A borboleta jamais imaginou que fosse amada dessa maneira. Nunca percebeu o sofrimento que suas brincadeiras – o exibir a graça de suas danças – causavam ao amigo. Nem mesmo chegou a desconfiar da vontade que ele tinha de abraçá-la, beijá-la e tocá-la. Até já havia se esquecido dos acidentes que aconteceram logo no começo, quando ele a machucou sem querer. Na ocasião, pensou que ele também estava apenas brincando. Amava o gato e queria enchê-lo de beleza e divertimento. Pensava ser a melhor amiga do mundo, por proporcionar ao felino o espetáculo sublime do voo e das cores de suas asas.

Assim foi, até que chegou o dia em que o gato não pôde mais controlar-se diante daquele espetáculo de asas. Talvez tenha sido na época em que a borboleta começava a procurar outro de sua espécie. A amiga aprendia novas coreografias a cada dia e tornava-se ainda mais bela e irresistível. Para ele, já não bastava ver a dança da borboleta: ele tinha muitos outros sentidos e queria – precisava – usá-los! Tinha o tato para tocar, o olfato para cheirar, a língua para provar... Não queria machucá-la, é lógico que não, afinal, ele a amava intensamente e cada vez mais! Queria apenas senti-la de verdade, dar carinho a ela e receber seu toque suave como retribuição. Não queria machucá-la, de forma alguma... Não queria e tentaria ser delicado e gentil, para que nada de mau acontecesse à amada.
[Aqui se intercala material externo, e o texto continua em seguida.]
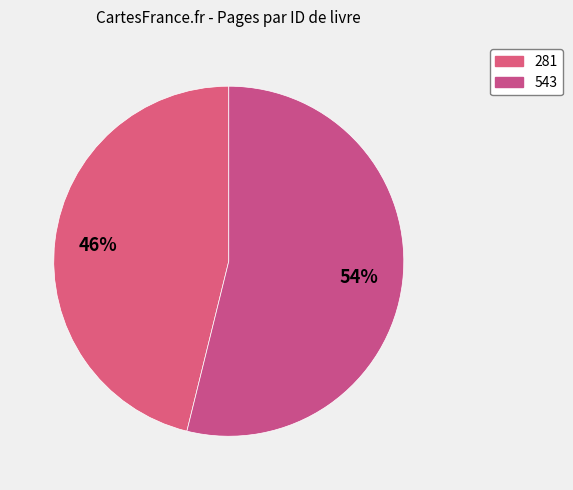

Approximately how many times larger is the value at 543 compared to 281?

1.2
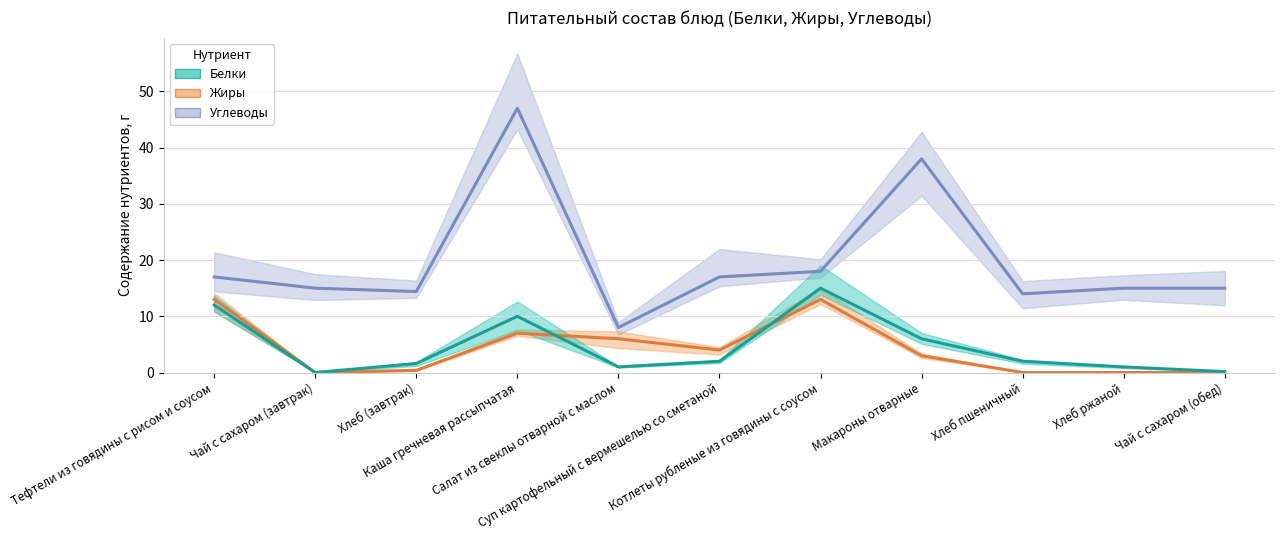

What is the lowest value of the Углеводы series?

8.0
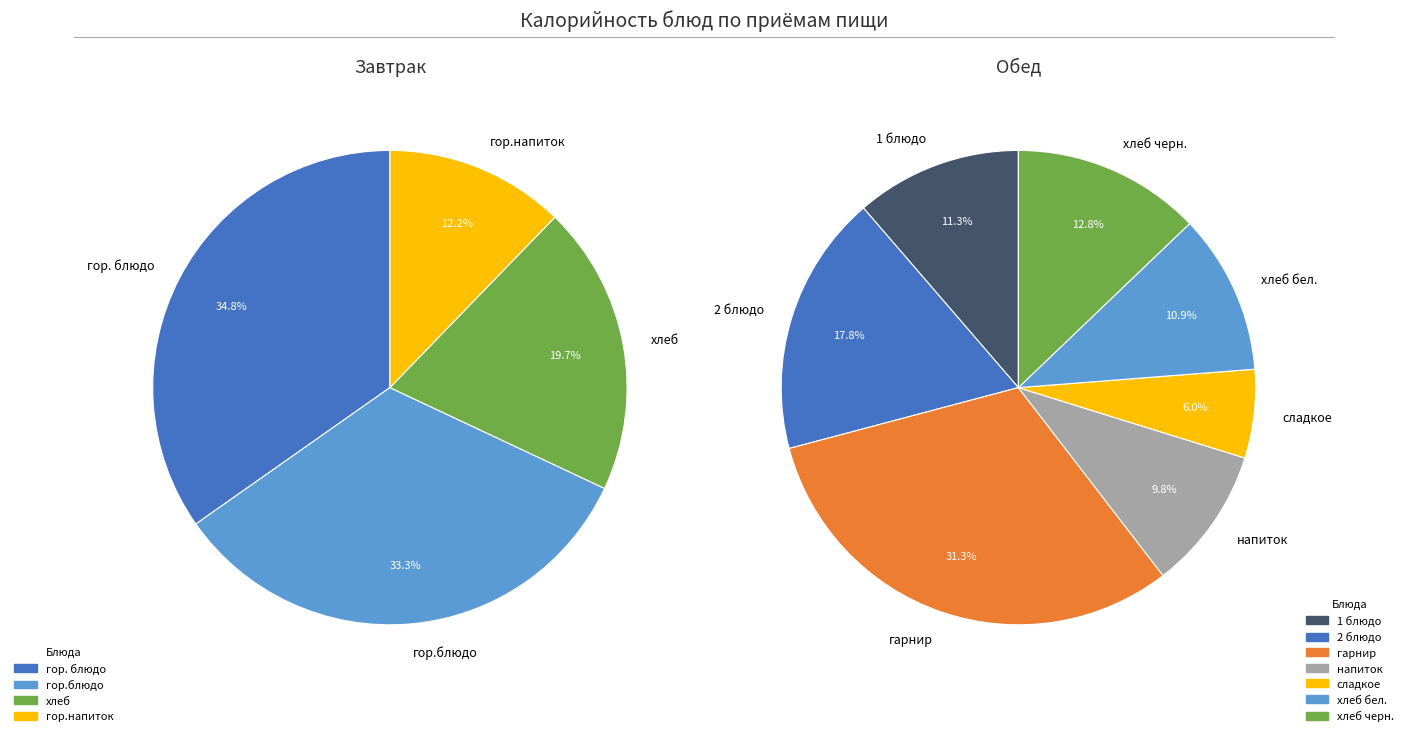

Is the sum of хлеб and гор.напиток greater than half?

No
Quando ela apareceu, esvoaçando-se numa dança em torno da cabeça do bichano, ele estendeu a pata para capturá-la. A amiga escapou, pensando ser mais uma das inúmeras brincadeiras que ele inventava para diverti-la. O felino, no entanto, voltou a estender a pata, estendeu de novo e mais uma vez, depois passou a usar as duas e em intervalos cada vez menores. Logo suas garras afiadas já estavam de fora sem que ele mesmo percebesse, o instinto sobressaindo-se à intenção inicial de apenas sentir sua amada mais de perto. Em pouco tempo, as unhas agarravam-se às asas, dilacerando-as, e a borboleta via-se presa entre as mãos do amigo, sem entender direito o que acontecia.

Ele a lambia com avidez, não se contendo de felicidade por, finalmente, ter a amada para si. Queria experimentar o gosto daquelas asas tão lindas e macias que tanto o enterneciam. Nem se dava conta de que terminava de destruí-las com sua saliva grossa. Nem se dava conta do quanto a amiga sofria.

Era tão gostoso sentir aquela criaturinha em suas patas, que não pôde resistir à vontade de envolvê-la como se a abraçasse com as mãos. A borboleta contorcia-se, tentava escapar, previa o que poderia acontecer se o amigo calculasse mal a força do abraço. Surpreendeu-se ao constatar que suas asas já não serviriam mais ao propósito para o qual haviam sido feitas. O felino, cada vez mais afoito, envolveu a amada com força, como se faz quando a saudade é muito grande.

Foi nesse dia que, com o maior dos amores e a melhor das intenções, o gato acabou com a vida da linda borboleta azul.